Beyond Caring About Actresses: Rape Culture & White Privilege

Another Pandora’s box has opened - except that for most of us, the evils come as no surprise. Just a bitter confirmation of what we all know: our patriarchal culture thrives on rape through all forms of actual and metaphorical abuse of the female body, mind and soul. We don’t need a rapist-in-chief to realize America loves rape. Just note the disproportionate number of TV shows and films that fetishize the rape, murder, sexual assault and objectification of women, as brilliantly illustrated in Kristy Guevara-Flanagan’s 2016 short film What Happened to Her (pictured above). In other words, if rape didn’t sell, we wouldn’t see it.
For three years Who Cares About Actresses has insisted that actresses matter. Our blog was created in response to disparaging remarks we received while trying to finance a feminist film about a burnt-out actress who wants to escape a sexist Hollywood. Well, now Hollywood is burning, and sadly, our point has been made. As avatars of female representation, actresses point to the larger culture’s misogyny and they’ve finally begun to speak out en masse. And despite the patronizing presumptions we make about them, it is they who finally broke the camel’s back, leading to a domino effect. It was actresses, not congresspeople, CEOs, law enforcement officials or public intellectuals who finally brought a Hollywood power player criminal to his knees, and hopefully to jail.

About a year ago, the story broke on how the infamous ‘butter’ sex scene from Last Tango in Paris (1972) was not consensual. 45 years ago, Marlon Brando, the most famous actor of his generation, simulated manual anal penetration on the young French actress Maria Schneider without her consent. She was a 19-year-old unknown actor in her first major film role before the term “sexual harassment” was even in use. The power stakes were stacked against her in this creative scheme between Brando and the critically acclaimed Italian director Bernardo Bertolucci. In 2016, people - including many Hollywood actresses - were appalled and outraged but the heart-breaking reality is that Schneider had never kept this a secret, and for years openly talked about the traumatic impact of Bertolucci’s treatment of her. It was not until after her death in 2011, and until a video of Bertolucci himself addressing the accusations was discovered, that her account was taken seriously. “I had been, in a way, horrible to Maria because I didn’t tell her what was going on,” said Bertolucci. He insisted he doesn’t regret the film, and defended the approach to the scene because he “wanted her reaction as a girl, not as an actress. I wanted her to react humiliated.”
Actresses always reflect how our culture treats women, and they deserve applause for finally exposing the brutal misogyny of the industry - as there are many women who have been trying to do this for years. But this is just the tip of the iceberg. Both in Hollywood, and in our country, the accounts of white, privileged cis-gendered female bodies are the only women’s narratives that generally can be heard, told or seen. We credit Hollywood actresses for risking their professional and personal lives, but the racial implications of the situation is disturbing and complex.
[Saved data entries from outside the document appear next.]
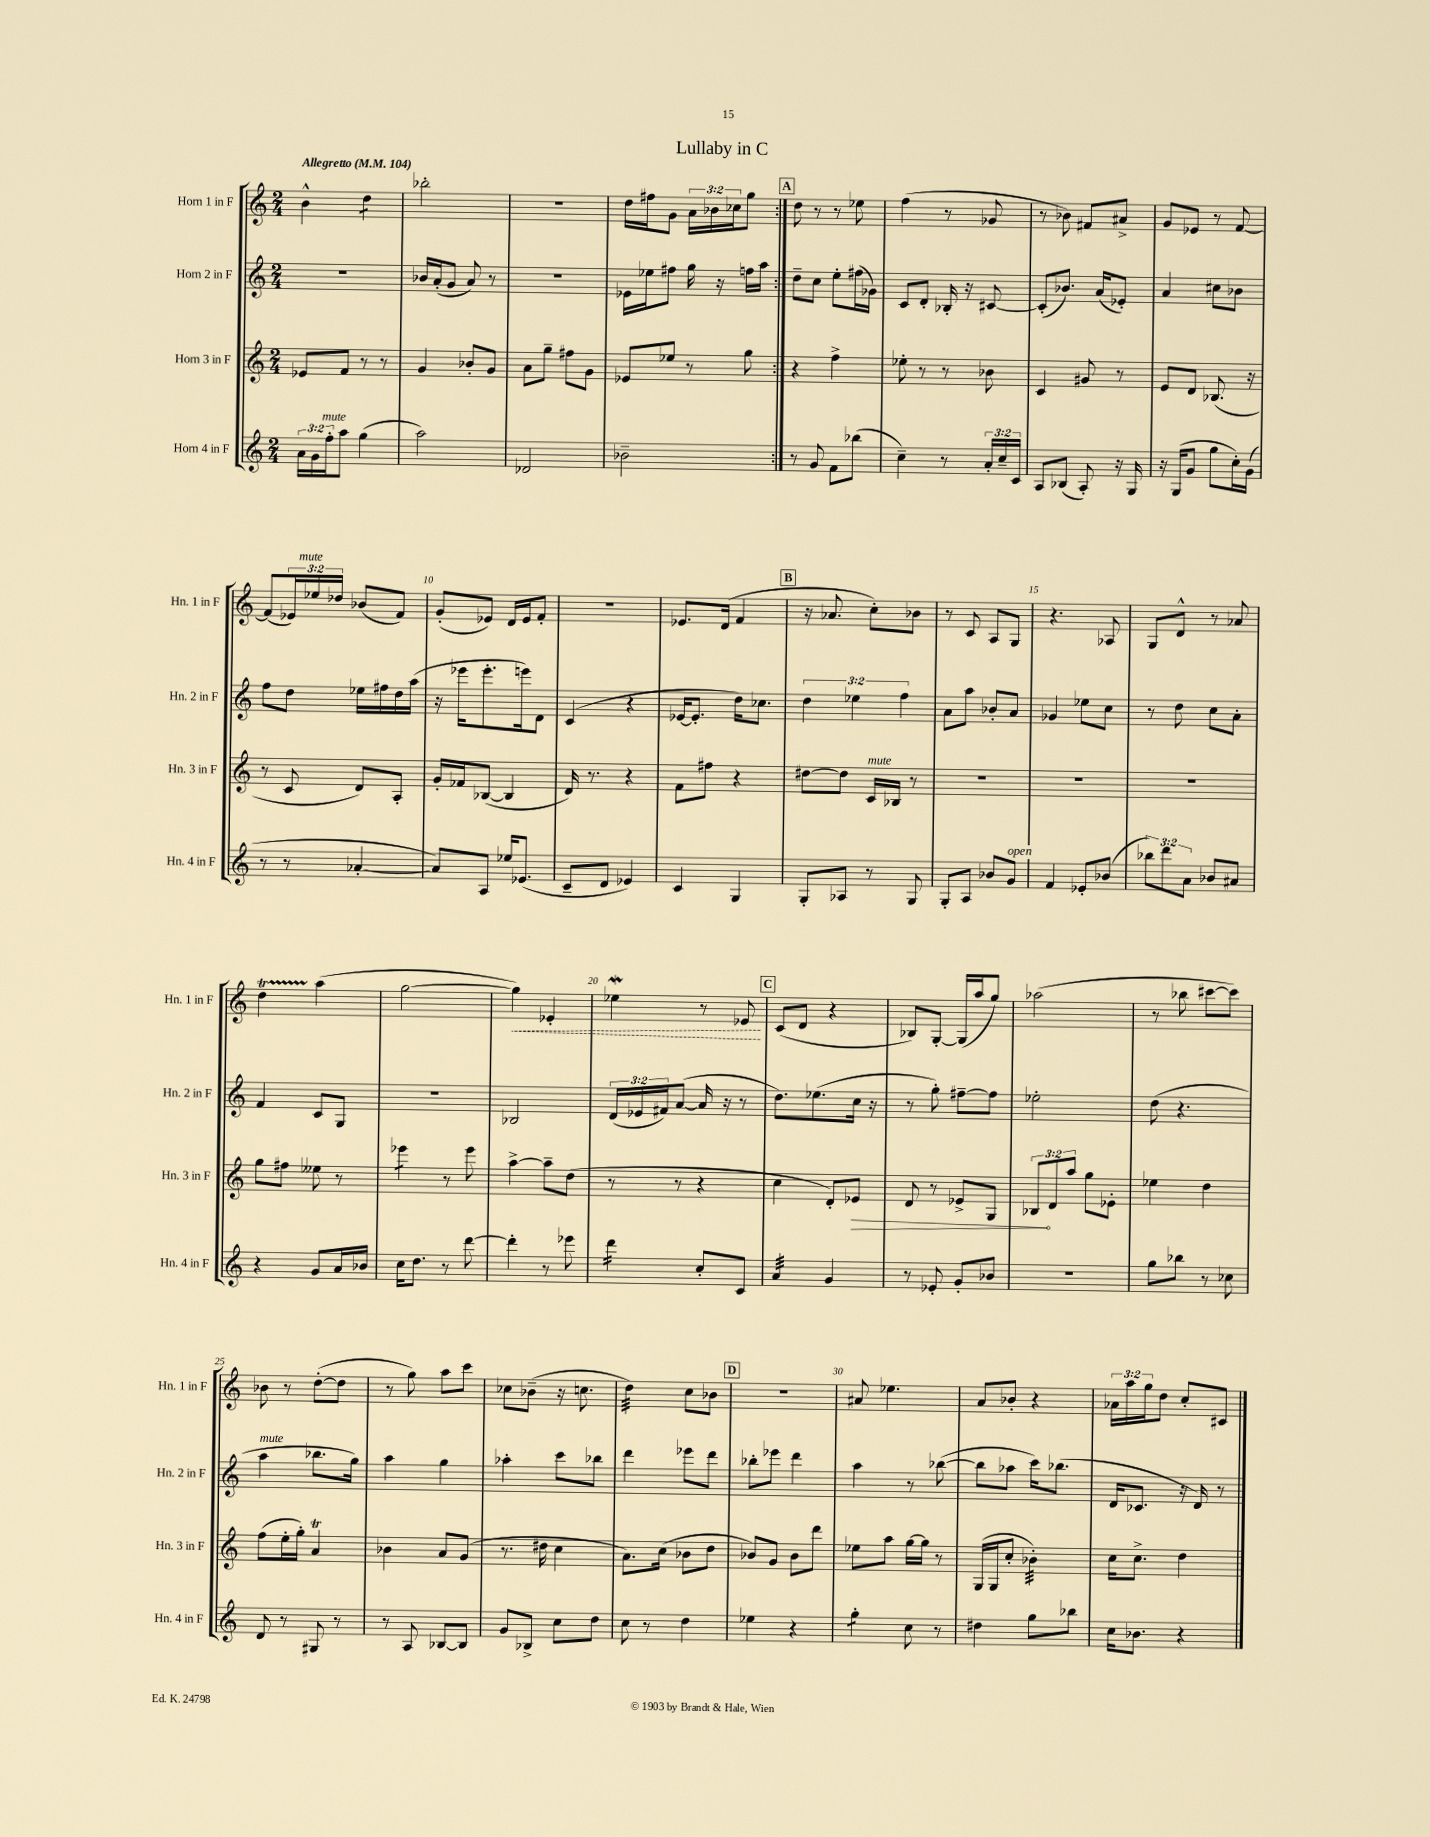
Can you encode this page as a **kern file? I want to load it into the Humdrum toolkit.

**kern	**kern	**kern	**kern
*staff4	*staff3	*staff2	*staff1
*clefG2	*clefG2	*clefG2	*clefG2
*k[]	*k[]	*k[]	*k[]
*M2/4	*M2/4	*M2/4	*M2/4
*MM104	*MM104	*MM104	*MM104
24a	8e-	2r	4b^^
24g	.	.	.
24ff'	.	.	.
8aa	8f	.	.
(4gg	8r	.	4dd
.	8r	.	.
=	=	=	=
2aa)	4g	16b-	2bb-'
.	.	(16a'	.
.	.	8g	.
.	8b-'	8a)	.
.	8g	8r	.
=	=	=	=
2d-	8a	2r	2r
.	8gg~	.	.
.	8ff#	.	.
.	8g	.	.
=	=	=	=
2b-~	8e-	16e-	16dd
.	.	16ee-	16ff#
.	8ee-	8ff#	8g
.	8r	16gg	24a
.	.	.	24b-
.	.	16r	.
.	.	.	24cc-
.	8gg	16ff	8gg
.	.	16aa	.
=:|!	=:|!	=:|!	=:|!
8r	4r	8dd~	8dd
8g	.	8cc	8r
8f	4ff^	8ee'	8r
(8bb-	.	(16ff#	8ee-
.	.	16g-)	.
=	=	=	=
4cc~)	8ee-'	8c	(4ff
.	8r	8d'	.
8r	8r	16B-'	8r
.	.	16r	.
24a'	8b-	[8c#	8g-
24cc~	.	.	.
24c	.	.	.
=	=	=	=
8A	4c	(8c#']	8r
(8B-	.	8.b-)	8b-)
8A')	8g#	.	8f#
.	.	(16a	.
16r	8r	8e-')	8a#^
16G	.	.	.
=	=	=	=
16r	8e	4a	8g
(16G	.	.	.
8g	8d	.	8e-
8gg	(8.B-	8cc#	8r
16cc')	.	8b-	[8f
(16g	16r	.	.
=	=	=	=
8r	8r	8ff	(8f]
8r	8c	8dd	24e-)
.	.	.	24ee-
.	.	.	24dd-
[4a-'	8d)	16ee-	(8b-
.	.	16ff#	.
.	8A'	16dd	8f)
.	.	(16aa	.
=	=	=	=
8a-])	16g'	16r	(8g'
.	16f-	16eee-	.
8A	([8B-	8.eee-'	8e-)
16ee-	4B-]	.	16d
(8.e-	.	16eee)	16e-
.	.	8d	8f'
=	=	=	=
8c~	16d)	(4c	2r
.	8.r	.	.
8d	.	.	.
4e-)	4r	4r	.
=	=	=	=
4c	8f	[16e-	8.e-
.	.	8.e-']	.
.	8ff#	.	.
.	.	.	(16d
4G	4r	16dd)	4f
.	.	8.cc-	.
=	=	=	=
8G'	[8dd#	6dd	16r
.	.	.	8.a-
8A-	8dd#]	.	.
.	.	6ee-	.
8r	16c	.	8cc')
.	16B-	.	.
.	.	6ff	.
8G	8r	.	8b-
=	=	=	=
8G'	2r	8a	8r
8A	.	8aa	8c
8b-	.	8b-'	8A
8g	.	8a	8G
=	=	=	=
4f	2r	4g-	4.r
8e-'	.	8ee-	.
(8b-	.	8cc	8A-
=	=	=	=
12bb-)	2r	8r	8G
12ddd	.	.	.
.	.	8dd	8d^^
12a	.	.	.
8b-	.	8cc	8r
8a#	.	8a'	8a-
=	=	=	=
4r	8gg	4f	4dd
.	8ff#	.	.
8g	8ee--	8c	(4aa
16a	8r	8G	.
16b-	.	.	.
=	=	=	=
16cc	4eee-	2r	[2gg
8.dd	.	.	.
8r	8r	.	.
[8ddd	8eee-	.	.
=	=	=	=
4ddd']	[4aa^	2B-	4gg])
8r	8aa~]	.	4e-'
8eee-	(8dd	.	.
=	=	=	=
4ddd	8r	(24d	4ee-
.	.	24e-	.
.	.	24f#)	.
.	8r	([8a	.
8cc'	4r	16a]	8r
.	.	16r	.
8c	.	8r	8e-
=	=	=	=
4a	4cc	8.dd)	(8c
.	.	.	8d
.	.	(8.ee-	.
4g	8d')	.	4r
.	8e-	16cc	.
.	.	16r	.
=	=	=	=
8r	8d	8r	8B-)
8e-'	8r	8gg')	[8G'
8g'	8e-^	[8ff#~	(16G]
.	.	.	16aa
8b-	8G	8ff#]	8gg)
=	=	=	=
2r	12B-	2ee-'	(2aa-
.	12d	.	.
.	12aa	.	.
.	8gg	.	.
.	8e-'	.	.
=	=	=	=
8gg	4ee-	(8dd	8r
8bb-	.	4.r	8bb-
8r	4dd	.	[8ccc#
8cc-	.	.	8ccc#])
=	=	=	=
8d	(8ff	4aa	8b-
8r	16ee'	.	8r
.	16gg')	.	.
8G#	4a	8.bb-	([8dd'
8r	.	.	8dd]
.	.	16gg)	.
=	=	=	=
8r	4b-	4aa	8r
8A	.	.	8gg)
[8B-	8a	4gg	8aa
8B-]	(8g	.	8ccc
=	=	=	=
8g	8.r	4aa-'	8cc-
8B-^	.	.	(8b-~
.	16dd#	.	.
8cc	4cc	8ccc	16r
.	.	.	8.cc
8dd	.	8bb-	.
=	=	=	=
8cc	8.a)	4ddd	4dd)
8r	.	.	.
.	(16cc	.	.
4dd	8b-	8eee-	8cc
.	8dd	8ddd	8b-
=	=	=	=
4ee-	8b-)	8bb-'	2r
.	8g	8eee-	.
4r	8b-	4ddd	.
.	8ddd	.	.
=	=	=	=
4gg'	8ee-	4aa	8a#
.	8aa	.	4.ee-
8cc	[16gg	8r	.
.	16gg]	.	.
8r	8r	([8bb-	.
=	=	=	=
4dd#	(16G	8bb-]	8a
.	16G	.	.
.	8cc'	8aa-	8b-'
8gg	4b-')	16ccc)	4r
.	.	(8.bb-	.
8bb-	.	.	.
=	=	=	=
16cc	16cc	16d	24a-
.	.	.	24aa
8.b-	8.cc^	8.c-	.
.	.	.	24gg
.	.	.	8dd
4r	4dd	16r	8cc'
.	.	16d)	.
.	.	8r	8c#
==	==	==	==
*-	*-	*-	*-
Not only has this abuse been going on for decades, but as Jane Fonda pointed out, the only reason their stories are now being heard is because they are “famous and white.” American power structures are far more interested in protecting “beautiful” white women because frankly, those are the only women that are valuable to them.


It is not a coincidence that the only allegation Harvey Weinstein directly acknowledged and disputed was that of Lupita Nyong’o’s. It suggests that as much as we deny the rape of white women, we deny the rape of women of color even more, perhaps making it safer for Weinstein to deny Nyong’o’s experience than all the other accounts. This country was built upon a system of slavery in which black men were lynched for just talking to white women, while white masters were free to rape their black slaves. This history is still embedded in how we talk about rape today. We think of all the unnamed women who have been sexually assaulted by Weinstein and by men representing every institution of power in America. We think of these women who didn’t go on to have careers and a platform on which to speak about this, and we think of all the women of color who know that they would be treated differently than the white women who have come forward, even if their experiences were exactly the same. (And it’s not like all the actresses that have come forward have been treated so well).
Obviously, we care about actresses, and don’t want to minimize the profound service they have given us by bringing this criminal down, and the incredible trickle effect of their accusations. But until we are concerned about the abuse of incarcerated women, trans women, women of color, disabled women and poor women, and all the intersections within that, we will continue to live in a brutal rape culture. The #metoo campaign was initiated a decade ago by an African American woman activist, Tarana Burke, but only gained traction over the past few weeks after such high profile white celebrities spoke up. In order to dismantle the patriarchal machine that weaves such abuse into the fabric of our culture and our psyches, we must attend to the sexual abuse of ALL victims and survivors, not just the ones who walk the red carpet.